La nièce se décida. Un peu d’argent pour augmenter son budget ne nuirait pas.

— Je crois que je pourrais vous laisser avoir une chambre. Voyez donc si celle-ci vous convient, fit-elle en ouvrant une porte.

La fenêtre avait vue sur le jardin fleuri et sur le lac.

— On se croirait à l’antichambre du paradis, fit enthousiasmé le jeune ecclésiastique. Je serais très heureux de passer deux ou trois mois ici. Ce fut chose entendue.

Un prêtre dans la maison ! La vieille tante était enchantée, ravie. Au bout d’une semaine, elle s’enhardit à placer un petit bouquet d’iris sur la commode, dans la chambre du jeune ecclésiastique comme elle en aurait déposé un devant l’autel de la Vierge.

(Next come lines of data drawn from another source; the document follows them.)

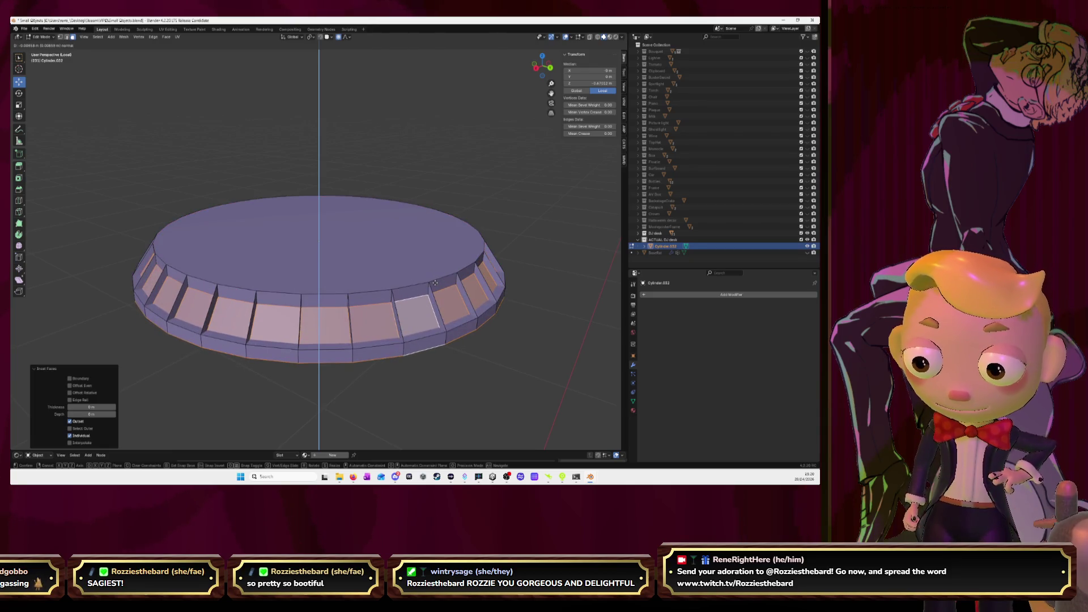
# Step: Confirm sinking the inset faces along Z, then rescale the side faces in Edit Mode
pyautogui.click(435, 283)
pyautogui.moveTo(434, 282)
pyautogui.mouseDown(button='middle')
pyautogui.moveTo(445, 359)
pyautogui.moveTo(414, 302)
pyautogui.moveTo(439, 299)
pyautogui.mouseUp(button='middle')
pyautogui.press('Tab')
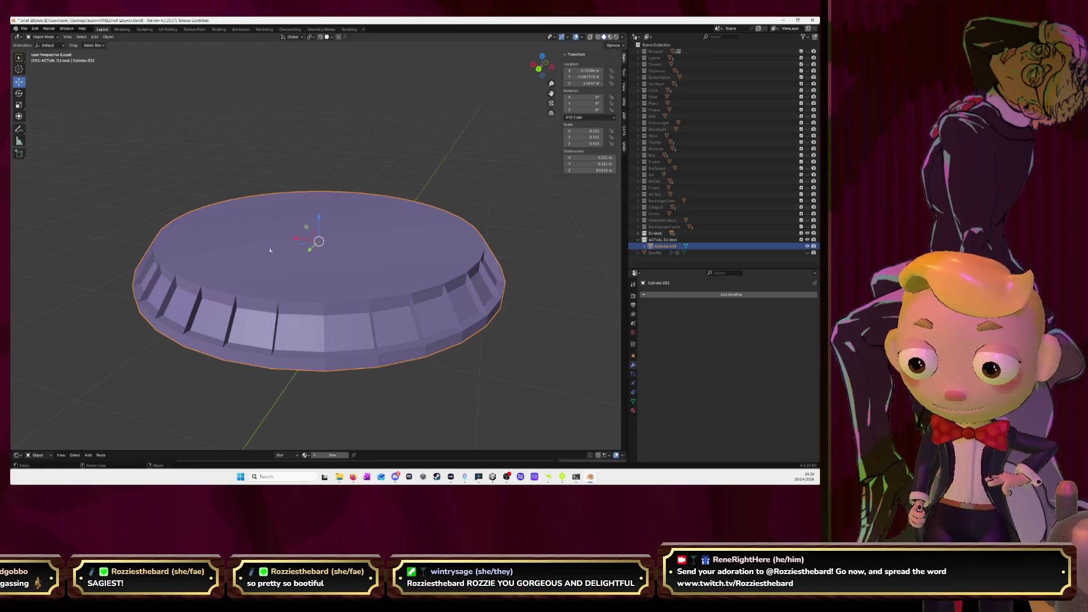
pyautogui.press('Tab')
pyautogui.moveTo(350, 284); pyautogui.dragTo(385, 281, button='middle')
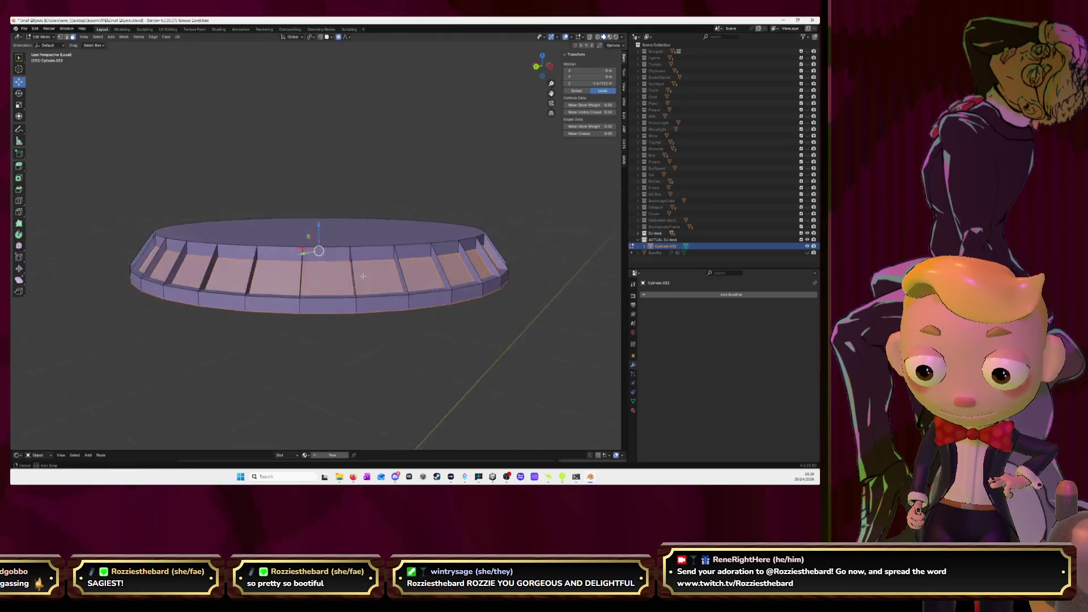
pyautogui.press('s')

Puis, ce fut une couple de pivoines et plus tard, un bouquet de roses et de syringas.

Le jeune prêtre lisait son bréviaire en marchant lentement à l’ombre des arbres, il se promenait en chaloupe sur le lac, ou, debout sur le quai, il lançait sa ligne aussi loin qu’il le pouvait dans l’espoir qu’un doré ou un achigan mordrait à l’hameçon. Il ne prenait jamais rien. Mais la vieille tante ne le perdait pas des yeux. Un prêtre chez elle ! C’était mieux que de gagner le gros lot à la loterie. Ce n’était pas l’homme qui la fascinait, car elle arrêtait rarement les yeux sur sa figure. C’était la soutane. Si elle mourrait pendant que le jeune abbé était dans l’humble logis, bien sûr qu’elle irait droit au ciel. Des jours, le prêtre restait enfermé dans sa chambre, à travailler. Il préparait une thèse, avait-il expliqué à ses logeuses. Une thèse, elles ne savaient pas exactement ce que c’était, mais sûrement qu’il fallait être savant pour entreprendre pareille tâche.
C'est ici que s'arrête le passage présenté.